Everything up to this point leads me to today, the submission of my Final Portfolio and the very last time that I will be a Creative Writing student in Professor Bhandari’s class. The ending of this class is bittersweet. That sea of twenty or so strangers that I walked into on the first day of class is now a group of faces that I know all of. I may not have talked to these people often, but I read their blogs and heard their work read aloud in class. I made a connection with people after only eighteen weeks and I was exposed to truly incredible writers of my time, and for both of these I will be forever grateful. In addition, I will have to lose the instruction of Professor Bhandari, who is now on my list of English teachers who have molded my writing into something better than what I came into the class with. In the future, I hope I can take a Creative Non-Fiction class with her, but for the time being, this is the end of our teacher and student roles with each other. On the brighter side, this class has affirmed my choice in wanting to be a Writing major. Writing is a way to express feelings and opinions through art. To be honest, I never understood the power of creative writing until I took this class. Before I looked at creative writing as a hobby that was done on a whim for fun, but now I see the true force it holds.

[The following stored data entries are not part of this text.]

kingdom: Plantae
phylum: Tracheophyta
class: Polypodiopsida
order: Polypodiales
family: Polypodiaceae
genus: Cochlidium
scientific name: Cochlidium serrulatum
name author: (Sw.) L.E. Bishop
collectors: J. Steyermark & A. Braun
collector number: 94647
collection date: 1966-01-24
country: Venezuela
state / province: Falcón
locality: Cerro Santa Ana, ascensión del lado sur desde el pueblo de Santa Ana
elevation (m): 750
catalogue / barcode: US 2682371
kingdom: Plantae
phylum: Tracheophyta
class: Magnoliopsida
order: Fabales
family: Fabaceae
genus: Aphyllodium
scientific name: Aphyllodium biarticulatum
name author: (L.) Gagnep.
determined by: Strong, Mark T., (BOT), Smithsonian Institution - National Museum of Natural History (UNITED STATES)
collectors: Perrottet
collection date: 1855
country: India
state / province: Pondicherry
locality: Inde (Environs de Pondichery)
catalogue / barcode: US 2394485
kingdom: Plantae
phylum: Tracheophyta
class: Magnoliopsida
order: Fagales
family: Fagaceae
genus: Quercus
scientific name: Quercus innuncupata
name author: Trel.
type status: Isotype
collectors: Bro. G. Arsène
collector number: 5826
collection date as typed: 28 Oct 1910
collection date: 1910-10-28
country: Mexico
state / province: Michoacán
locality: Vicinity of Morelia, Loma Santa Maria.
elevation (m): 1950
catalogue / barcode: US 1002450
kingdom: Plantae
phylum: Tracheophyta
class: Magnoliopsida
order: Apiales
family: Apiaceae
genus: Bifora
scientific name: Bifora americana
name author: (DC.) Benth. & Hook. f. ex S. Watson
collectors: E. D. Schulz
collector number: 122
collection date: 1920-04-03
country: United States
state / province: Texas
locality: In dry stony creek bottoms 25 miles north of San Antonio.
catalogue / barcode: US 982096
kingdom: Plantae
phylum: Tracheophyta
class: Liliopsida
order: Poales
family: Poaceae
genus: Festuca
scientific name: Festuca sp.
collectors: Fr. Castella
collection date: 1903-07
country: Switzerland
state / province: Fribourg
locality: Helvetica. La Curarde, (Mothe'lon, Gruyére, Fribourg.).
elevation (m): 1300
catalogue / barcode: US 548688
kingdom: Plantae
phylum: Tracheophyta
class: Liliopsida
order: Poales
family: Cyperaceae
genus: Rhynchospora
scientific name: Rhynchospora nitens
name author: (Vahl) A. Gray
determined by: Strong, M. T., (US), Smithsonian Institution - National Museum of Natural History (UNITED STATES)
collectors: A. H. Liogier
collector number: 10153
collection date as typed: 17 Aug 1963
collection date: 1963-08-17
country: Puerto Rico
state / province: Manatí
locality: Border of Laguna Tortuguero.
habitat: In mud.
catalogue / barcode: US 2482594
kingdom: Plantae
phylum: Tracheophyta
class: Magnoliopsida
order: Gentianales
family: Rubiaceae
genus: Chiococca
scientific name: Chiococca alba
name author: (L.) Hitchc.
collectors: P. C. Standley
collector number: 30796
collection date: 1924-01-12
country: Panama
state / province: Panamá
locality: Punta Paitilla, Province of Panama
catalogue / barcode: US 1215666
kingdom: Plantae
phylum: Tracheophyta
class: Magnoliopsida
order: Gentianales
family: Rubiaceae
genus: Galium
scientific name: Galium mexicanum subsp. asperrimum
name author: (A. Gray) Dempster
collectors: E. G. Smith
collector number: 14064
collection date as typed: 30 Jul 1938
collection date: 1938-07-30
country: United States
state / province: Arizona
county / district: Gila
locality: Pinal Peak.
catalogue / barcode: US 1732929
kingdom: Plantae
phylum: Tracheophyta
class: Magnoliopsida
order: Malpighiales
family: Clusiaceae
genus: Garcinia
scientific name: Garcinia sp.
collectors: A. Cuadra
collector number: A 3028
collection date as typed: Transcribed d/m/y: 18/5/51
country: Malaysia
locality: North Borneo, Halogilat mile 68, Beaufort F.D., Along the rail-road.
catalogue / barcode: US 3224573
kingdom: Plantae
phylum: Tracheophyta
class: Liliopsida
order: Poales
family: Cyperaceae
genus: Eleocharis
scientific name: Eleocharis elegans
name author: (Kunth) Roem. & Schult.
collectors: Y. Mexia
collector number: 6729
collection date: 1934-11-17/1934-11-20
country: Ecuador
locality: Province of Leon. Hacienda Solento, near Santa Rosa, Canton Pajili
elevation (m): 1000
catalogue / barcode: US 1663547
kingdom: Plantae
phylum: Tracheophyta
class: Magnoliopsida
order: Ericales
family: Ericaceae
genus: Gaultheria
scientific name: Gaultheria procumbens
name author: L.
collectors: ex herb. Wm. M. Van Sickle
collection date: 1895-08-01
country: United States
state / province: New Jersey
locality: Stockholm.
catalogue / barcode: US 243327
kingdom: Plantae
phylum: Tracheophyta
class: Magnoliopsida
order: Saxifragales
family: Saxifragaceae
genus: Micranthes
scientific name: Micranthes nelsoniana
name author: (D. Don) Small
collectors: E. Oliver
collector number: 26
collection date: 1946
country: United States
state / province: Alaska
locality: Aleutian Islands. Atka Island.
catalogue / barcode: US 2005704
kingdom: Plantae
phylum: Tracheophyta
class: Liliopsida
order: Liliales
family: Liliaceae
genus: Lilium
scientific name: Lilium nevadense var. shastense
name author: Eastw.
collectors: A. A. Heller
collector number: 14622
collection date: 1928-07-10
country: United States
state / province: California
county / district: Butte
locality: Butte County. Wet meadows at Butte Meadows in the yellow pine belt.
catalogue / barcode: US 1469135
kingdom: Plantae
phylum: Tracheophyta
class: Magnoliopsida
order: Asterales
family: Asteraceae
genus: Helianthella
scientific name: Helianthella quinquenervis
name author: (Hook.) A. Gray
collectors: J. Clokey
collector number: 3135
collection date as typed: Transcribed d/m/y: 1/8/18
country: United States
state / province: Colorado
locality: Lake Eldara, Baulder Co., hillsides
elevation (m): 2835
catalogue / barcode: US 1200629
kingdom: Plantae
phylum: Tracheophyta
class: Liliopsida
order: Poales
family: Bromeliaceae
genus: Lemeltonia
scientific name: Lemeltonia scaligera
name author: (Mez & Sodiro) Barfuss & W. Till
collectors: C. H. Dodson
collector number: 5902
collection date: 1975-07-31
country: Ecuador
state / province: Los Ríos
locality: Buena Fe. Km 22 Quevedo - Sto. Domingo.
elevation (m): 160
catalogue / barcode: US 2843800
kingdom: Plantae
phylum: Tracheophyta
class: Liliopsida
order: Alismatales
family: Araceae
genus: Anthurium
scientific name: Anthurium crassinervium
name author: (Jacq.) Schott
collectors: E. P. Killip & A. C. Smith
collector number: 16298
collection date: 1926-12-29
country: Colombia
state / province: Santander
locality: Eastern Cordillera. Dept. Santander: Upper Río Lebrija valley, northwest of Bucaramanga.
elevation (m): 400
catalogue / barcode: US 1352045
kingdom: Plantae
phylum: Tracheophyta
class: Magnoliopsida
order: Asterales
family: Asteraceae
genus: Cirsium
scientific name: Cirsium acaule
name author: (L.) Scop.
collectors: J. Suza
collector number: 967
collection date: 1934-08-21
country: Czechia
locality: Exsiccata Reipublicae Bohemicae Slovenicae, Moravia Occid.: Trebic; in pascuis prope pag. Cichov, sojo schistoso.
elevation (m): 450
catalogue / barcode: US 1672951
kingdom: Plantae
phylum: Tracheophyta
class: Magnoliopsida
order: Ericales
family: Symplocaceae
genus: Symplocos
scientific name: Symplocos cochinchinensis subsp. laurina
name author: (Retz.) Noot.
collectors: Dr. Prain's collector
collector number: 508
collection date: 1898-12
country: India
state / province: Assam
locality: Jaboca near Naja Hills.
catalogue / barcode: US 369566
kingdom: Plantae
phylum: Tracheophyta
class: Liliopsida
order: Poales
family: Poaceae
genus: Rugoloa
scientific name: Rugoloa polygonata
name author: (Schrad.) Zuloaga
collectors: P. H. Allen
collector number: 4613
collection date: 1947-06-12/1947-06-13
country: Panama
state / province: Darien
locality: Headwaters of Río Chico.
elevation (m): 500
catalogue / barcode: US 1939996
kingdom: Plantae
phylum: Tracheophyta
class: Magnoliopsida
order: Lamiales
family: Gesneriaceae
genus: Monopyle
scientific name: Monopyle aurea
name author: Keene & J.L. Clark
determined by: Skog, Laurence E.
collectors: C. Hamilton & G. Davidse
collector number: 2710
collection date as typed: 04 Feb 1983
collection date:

Although this is the end of my time with Creative Writing 2010*03, this is not the end of my writing or creative writing. My first plan of action is to continue my blog and I hope to post on it every chance I get. Now that I have forty-one followers, I feel an even stronger force to continue it! I also want to read and write more Creative Non-Fiction, and I am even looking in to submitting work to Creative Non-Fiction magazine. Today the semester ends, but my writing journey does not; in fact, I believe it is only beginning.